On Mon, Sep 29, 2008 at 11:03 AM, Galen Charlton <galen.charlton@liblime.com> wrote:
Hi,

On Mon, Sep 29, 2008 at 9:42 AM, Marc Chantreux
> do you think that:
>
> for my $var ( list_generator ) {
>    $var =~ /useless/;
>    $var =~ s/old/new/;
>    next unless -d $var;
>    mkdir $_;
> }
>
> is more readable than:
>
> for ( list_generator ) {
>    /useless/;
>    s/old/new/;
>    next unless -d;
>    mkdir $_;
> }

I do. :)

I don't.  I actually prefer the latter.  And if you construct the example more conventionally, it should be obvious what the topic is without any explanatory comment.
foreach (@directories) {
...
}
 
> I think that be confortable with $_ (without abusing it) is a part of
> the perl programmer skills set.

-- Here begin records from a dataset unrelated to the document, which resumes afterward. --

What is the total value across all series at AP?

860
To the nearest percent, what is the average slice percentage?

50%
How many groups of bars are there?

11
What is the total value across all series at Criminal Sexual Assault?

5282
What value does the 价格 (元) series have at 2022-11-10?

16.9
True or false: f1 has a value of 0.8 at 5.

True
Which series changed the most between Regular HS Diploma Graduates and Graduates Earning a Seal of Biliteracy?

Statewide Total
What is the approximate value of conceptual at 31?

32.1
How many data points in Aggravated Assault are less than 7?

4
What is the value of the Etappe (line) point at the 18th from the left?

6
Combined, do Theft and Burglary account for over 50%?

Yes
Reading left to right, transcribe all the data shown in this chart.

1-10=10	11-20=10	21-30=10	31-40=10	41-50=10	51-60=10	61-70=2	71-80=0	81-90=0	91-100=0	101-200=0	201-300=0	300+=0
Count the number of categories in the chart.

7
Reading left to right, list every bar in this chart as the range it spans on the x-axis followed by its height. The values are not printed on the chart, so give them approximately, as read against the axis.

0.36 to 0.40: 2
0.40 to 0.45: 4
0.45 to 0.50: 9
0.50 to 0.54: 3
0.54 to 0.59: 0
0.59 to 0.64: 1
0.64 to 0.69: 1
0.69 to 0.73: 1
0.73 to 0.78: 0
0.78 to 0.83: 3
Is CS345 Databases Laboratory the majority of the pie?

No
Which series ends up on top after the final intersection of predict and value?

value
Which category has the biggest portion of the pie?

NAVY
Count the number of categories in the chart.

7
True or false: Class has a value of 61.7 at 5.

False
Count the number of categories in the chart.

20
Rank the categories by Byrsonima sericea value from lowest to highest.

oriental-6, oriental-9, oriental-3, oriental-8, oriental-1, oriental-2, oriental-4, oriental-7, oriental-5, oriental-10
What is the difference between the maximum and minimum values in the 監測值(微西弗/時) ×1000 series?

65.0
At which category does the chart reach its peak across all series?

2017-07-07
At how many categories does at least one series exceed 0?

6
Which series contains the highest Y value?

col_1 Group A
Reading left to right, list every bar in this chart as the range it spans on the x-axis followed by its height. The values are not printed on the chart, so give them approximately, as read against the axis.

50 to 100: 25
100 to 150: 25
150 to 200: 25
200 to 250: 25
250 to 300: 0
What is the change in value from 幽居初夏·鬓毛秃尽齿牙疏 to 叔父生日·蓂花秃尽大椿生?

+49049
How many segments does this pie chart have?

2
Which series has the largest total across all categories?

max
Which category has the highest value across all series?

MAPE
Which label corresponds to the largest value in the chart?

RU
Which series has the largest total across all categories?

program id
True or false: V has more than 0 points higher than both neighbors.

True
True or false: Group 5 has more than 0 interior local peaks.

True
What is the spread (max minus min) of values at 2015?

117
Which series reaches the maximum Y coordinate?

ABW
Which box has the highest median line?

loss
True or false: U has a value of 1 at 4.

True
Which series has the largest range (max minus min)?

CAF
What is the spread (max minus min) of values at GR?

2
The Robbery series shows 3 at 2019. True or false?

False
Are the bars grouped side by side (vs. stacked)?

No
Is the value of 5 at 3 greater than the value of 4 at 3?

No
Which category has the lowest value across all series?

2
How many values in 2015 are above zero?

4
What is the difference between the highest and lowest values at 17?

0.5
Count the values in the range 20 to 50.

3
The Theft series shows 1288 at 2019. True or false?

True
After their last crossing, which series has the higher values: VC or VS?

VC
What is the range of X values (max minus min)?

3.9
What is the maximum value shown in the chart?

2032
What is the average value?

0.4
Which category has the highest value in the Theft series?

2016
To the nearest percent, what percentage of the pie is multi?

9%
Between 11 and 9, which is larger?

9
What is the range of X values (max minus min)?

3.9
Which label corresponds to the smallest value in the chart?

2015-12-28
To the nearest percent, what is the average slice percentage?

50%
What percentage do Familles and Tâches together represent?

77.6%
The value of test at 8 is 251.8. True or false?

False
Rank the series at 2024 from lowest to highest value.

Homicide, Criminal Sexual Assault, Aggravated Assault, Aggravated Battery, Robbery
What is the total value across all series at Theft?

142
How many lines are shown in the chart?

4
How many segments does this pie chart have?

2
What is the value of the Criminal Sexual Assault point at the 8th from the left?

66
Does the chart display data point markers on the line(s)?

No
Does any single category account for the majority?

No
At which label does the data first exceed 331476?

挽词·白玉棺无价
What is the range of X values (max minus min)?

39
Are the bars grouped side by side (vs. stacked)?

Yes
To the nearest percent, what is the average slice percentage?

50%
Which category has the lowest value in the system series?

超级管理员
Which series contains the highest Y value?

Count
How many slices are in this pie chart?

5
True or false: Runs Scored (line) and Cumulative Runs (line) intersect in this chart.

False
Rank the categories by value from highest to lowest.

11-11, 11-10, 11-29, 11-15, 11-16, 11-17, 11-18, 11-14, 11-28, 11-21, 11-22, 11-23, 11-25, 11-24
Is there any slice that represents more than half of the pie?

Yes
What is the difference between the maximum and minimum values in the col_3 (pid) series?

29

If you don't, you'll never use such
> usefull fonctions like grep and map.

I agree that a Perl programmer ought to know how to use $_.  However,
IMO the project needs to accept contributions from both expert and
novice Perl programmers, and too much use of "punctuation" variables
outside of the while (<FILE>) idiom reduces clarity.

I don't consider $_ at all an "advanced" construction.  It's proper use should be common, certainly more common than other punctuation vars.  On that note though, I don't see anything wrong with $! or $. either.  I'd much prefer $. to $NR!  Feel free to use $INPUT_LINE_NUMBER if you want, but that level of $VERBOSITY seems a bit too remedial for common usage. 

Case in point though, here I agree it is better to add a variable rather than assign to $_.  But more broadly, coding to avoid $_ altogether is working against the language unnecessarily and, imho, unproductively.